* Texto para análise
_ _ _ _ _

É importante proporcionar espaço para expressão de sentimentos

Falar sobre morte com crianças não é mesmo nada fácil. Por mais que os pais desejem proteger os filhos do sofrimento, mais cedo ou mais tarde será preciso lidar com os sentimentos decorrentes de uma perda. Independentemente se a morte é de um animalzinho de estimação ou de um ente querido, é importante que os pais e responsáveis estejam atentos aos comportamentos da criança para saber como ajudar da forma mais adequada.

A psicóloga Fernanda Lopes diz que a forma como a criança irá reagir depende da sua faixa etária e também de suas experiências de perdas anteriores. “Elas podem demonstrar seu sofrimento em curtos períodos de tempo ou de forma pontual e esporádica. Por exemplo, relembrando o ente querido, chorando, estando triste, dizendo estar com saudades, ou pedindo para visitá-lo”, explica.

Crianças muito pequenas, de até 3 anos, não apresentam uma compreensão elaborada do significado da morte e podem reagir diante da tensão da família ao seu redor, demandando maior atenção. Já na faixa dos 5 anos, podem ter uma maior noção sobre a perda, mas mesmo assim compreendê-la como algo reversível, podendo vir a acreditar que em algum momento a pessoa voltará.  Uma maior compreensão sobre o conceito de vida e morte acontece a partir dos 6 anos de idade, quando há a possibilidade de aparecer o medo da morte ou de perder as pessoas de sua vida, juntamente com uma maior curiosidade sobre como ela ocorre ou por que as pessoas passam por isso.

Os pais ou responsáveis devem proporcionar às crianças espaço para expressar seu sofrimento e não pressioná-las para agir de uma maneira específica diante da perda. “Ocultar o assunto pode gerar confusão e conflitos para a criança”, esclarece Fernanda, que aconselha os pais a falar de forma clara, explicando que aquela pessoa não está mais neste mundo e que ela não retornará, mas que as lembranças e os momentos passados juntos permanecem.

Os adultos também podem mostrar que eles também sofrem, choram e sentem saudades. “Esse compartilhamento pode ajudar as crianças a elaborarem seu próprio processo de luto”, acredita a psicóloga. Assim, percebem que a tristeza e a saudade fazem parte de nosso espectro de emoções, além de fazer com que as crianças se sintam acolhidas e apoiadas em seus sentimentos. Livros e filmes que abordem a temática também podem contribuir para abordar o assunto por meio de uma linguagem lúdica.

_ _ _ _ _

(Registros de dados armazenados)
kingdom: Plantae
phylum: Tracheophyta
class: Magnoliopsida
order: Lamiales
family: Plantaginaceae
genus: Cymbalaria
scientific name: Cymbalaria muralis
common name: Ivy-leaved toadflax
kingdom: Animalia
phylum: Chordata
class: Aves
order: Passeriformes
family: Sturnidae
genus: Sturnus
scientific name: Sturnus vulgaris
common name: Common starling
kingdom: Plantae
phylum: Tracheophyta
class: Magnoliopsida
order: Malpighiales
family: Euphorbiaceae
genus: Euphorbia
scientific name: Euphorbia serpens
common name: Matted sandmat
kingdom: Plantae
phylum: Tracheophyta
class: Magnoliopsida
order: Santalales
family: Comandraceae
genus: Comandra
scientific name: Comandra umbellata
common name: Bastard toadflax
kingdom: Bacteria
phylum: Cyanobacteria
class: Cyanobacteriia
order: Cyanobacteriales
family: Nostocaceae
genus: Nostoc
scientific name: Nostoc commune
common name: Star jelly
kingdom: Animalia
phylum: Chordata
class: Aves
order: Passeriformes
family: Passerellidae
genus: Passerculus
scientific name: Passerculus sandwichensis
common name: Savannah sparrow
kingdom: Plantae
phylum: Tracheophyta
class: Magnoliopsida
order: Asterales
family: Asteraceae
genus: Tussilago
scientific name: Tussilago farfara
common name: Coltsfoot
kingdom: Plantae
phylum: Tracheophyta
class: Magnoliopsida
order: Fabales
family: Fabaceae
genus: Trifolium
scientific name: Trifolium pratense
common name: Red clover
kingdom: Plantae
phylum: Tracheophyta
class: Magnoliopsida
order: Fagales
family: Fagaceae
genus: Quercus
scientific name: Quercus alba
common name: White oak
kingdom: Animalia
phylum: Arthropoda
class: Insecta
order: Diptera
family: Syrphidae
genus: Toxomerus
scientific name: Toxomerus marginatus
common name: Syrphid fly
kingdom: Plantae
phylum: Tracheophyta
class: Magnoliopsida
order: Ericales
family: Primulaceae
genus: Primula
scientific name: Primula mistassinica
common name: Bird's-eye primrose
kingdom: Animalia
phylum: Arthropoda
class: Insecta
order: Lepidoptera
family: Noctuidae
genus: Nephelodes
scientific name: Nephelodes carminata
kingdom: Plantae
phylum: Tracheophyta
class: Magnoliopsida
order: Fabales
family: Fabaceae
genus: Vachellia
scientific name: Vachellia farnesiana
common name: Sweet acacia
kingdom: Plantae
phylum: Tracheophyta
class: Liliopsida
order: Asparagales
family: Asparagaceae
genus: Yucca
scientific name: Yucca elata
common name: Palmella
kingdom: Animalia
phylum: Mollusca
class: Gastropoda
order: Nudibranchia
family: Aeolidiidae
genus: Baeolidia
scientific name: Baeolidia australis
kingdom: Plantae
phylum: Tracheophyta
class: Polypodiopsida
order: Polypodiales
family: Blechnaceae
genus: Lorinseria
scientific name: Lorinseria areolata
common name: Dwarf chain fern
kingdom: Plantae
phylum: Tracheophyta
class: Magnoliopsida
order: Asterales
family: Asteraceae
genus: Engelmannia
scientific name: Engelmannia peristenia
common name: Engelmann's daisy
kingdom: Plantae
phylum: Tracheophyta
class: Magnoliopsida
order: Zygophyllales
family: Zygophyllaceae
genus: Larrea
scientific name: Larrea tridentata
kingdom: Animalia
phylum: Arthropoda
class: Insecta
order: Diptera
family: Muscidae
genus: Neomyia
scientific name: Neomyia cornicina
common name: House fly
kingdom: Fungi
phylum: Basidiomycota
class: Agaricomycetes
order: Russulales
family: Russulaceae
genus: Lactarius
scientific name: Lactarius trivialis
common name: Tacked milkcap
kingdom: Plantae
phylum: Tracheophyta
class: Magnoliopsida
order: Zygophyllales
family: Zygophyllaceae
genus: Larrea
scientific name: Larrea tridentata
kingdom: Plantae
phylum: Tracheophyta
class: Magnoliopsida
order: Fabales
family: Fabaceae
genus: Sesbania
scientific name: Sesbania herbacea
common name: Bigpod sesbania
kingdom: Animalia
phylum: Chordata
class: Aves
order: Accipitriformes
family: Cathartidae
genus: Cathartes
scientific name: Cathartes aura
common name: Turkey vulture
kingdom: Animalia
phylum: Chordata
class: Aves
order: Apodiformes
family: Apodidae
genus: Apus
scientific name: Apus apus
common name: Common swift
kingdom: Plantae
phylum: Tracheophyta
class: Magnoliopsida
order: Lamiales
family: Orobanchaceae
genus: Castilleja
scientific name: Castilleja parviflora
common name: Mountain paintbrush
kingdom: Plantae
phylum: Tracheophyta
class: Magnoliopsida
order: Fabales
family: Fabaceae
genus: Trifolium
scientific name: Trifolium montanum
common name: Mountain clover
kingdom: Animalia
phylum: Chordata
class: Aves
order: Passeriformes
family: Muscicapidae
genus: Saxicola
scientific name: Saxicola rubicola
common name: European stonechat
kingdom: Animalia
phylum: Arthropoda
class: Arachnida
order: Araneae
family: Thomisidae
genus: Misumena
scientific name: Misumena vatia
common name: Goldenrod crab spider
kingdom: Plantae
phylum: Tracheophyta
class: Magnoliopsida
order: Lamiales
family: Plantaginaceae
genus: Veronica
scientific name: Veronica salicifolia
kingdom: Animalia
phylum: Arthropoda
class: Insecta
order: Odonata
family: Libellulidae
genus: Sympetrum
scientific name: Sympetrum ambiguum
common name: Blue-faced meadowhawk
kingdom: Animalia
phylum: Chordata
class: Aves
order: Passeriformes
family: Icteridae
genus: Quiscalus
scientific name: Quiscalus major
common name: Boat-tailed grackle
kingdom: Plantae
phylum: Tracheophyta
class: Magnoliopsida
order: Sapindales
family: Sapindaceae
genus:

_ _ _ _ _

* O que fazer
Segundo o texto sobre como falar de morte com crianças, a partir de que idade acontece uma maior compreensão do conceito de vida e morte?

* Resposta
A partir dos 6 anos de idade.